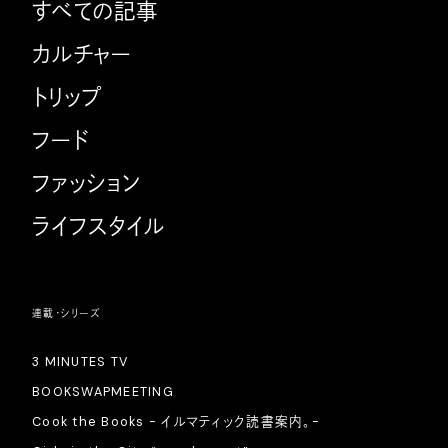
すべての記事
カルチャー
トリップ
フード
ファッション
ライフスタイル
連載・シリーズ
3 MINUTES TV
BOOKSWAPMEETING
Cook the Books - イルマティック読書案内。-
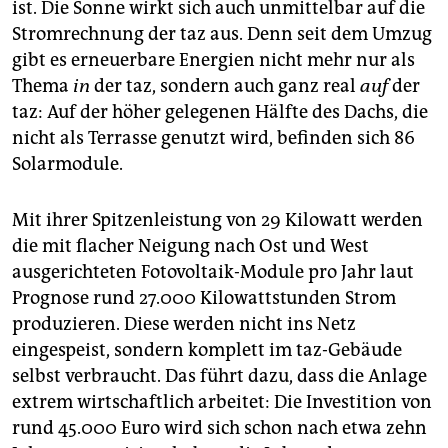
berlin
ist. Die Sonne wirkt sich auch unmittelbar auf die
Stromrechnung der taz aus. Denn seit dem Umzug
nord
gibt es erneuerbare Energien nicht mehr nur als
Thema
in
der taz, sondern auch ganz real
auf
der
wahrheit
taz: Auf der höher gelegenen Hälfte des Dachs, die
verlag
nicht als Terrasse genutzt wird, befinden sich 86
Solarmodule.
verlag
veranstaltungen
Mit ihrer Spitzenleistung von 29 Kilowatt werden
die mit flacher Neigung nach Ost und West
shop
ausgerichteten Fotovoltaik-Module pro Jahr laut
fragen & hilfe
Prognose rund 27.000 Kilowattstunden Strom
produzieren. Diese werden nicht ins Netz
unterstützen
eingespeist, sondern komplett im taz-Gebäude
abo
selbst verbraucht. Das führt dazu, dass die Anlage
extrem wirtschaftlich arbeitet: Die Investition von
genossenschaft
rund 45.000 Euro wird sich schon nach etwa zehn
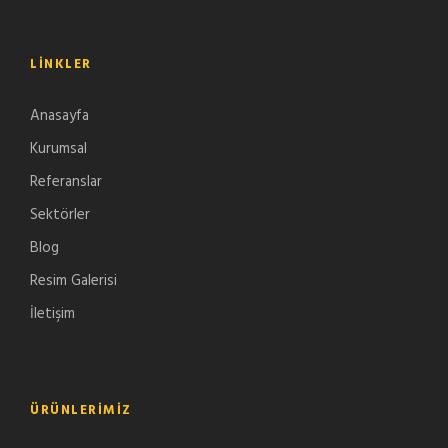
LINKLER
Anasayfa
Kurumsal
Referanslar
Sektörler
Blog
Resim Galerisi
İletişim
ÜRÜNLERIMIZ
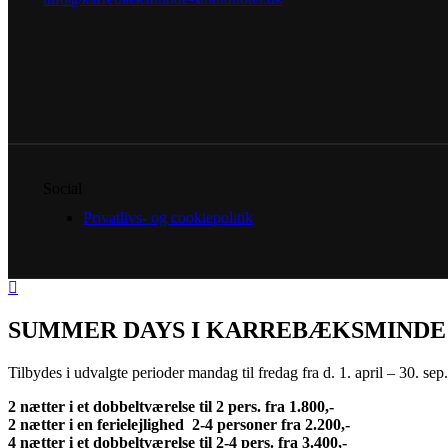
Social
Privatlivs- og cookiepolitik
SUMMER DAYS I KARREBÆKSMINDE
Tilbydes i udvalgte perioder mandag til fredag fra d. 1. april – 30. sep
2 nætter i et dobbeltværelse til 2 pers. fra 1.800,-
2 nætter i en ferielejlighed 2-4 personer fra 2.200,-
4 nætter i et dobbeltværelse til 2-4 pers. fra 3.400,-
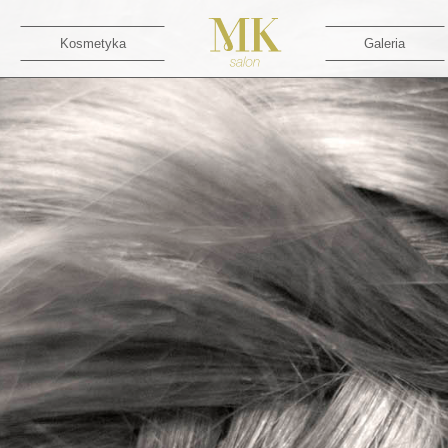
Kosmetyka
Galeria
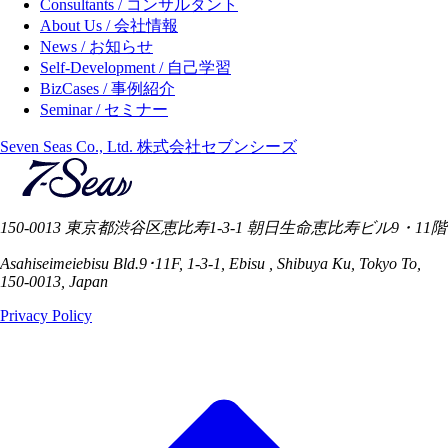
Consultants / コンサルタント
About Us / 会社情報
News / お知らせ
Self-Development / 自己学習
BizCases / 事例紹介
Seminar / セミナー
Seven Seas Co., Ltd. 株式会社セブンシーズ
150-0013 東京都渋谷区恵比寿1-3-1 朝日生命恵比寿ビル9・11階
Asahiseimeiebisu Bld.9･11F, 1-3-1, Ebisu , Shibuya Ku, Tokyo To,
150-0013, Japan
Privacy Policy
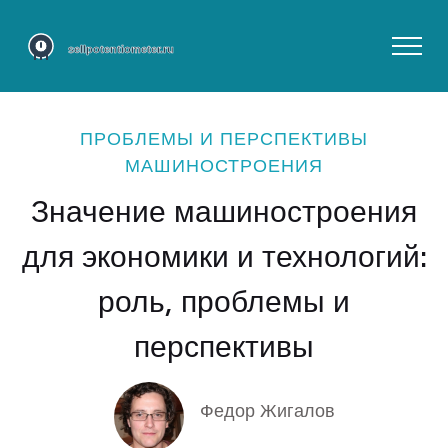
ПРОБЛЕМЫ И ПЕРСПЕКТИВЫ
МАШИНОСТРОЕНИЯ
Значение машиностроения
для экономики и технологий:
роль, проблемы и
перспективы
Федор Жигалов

========

* Exercise *
Find each line in the records above that contains the word "rund", and copy those lines out in full.

* Answer *
Prognose rund 27.000 Kilowattstunden Strom
rund 45.000 Euro wird sich schon nach etwa zehn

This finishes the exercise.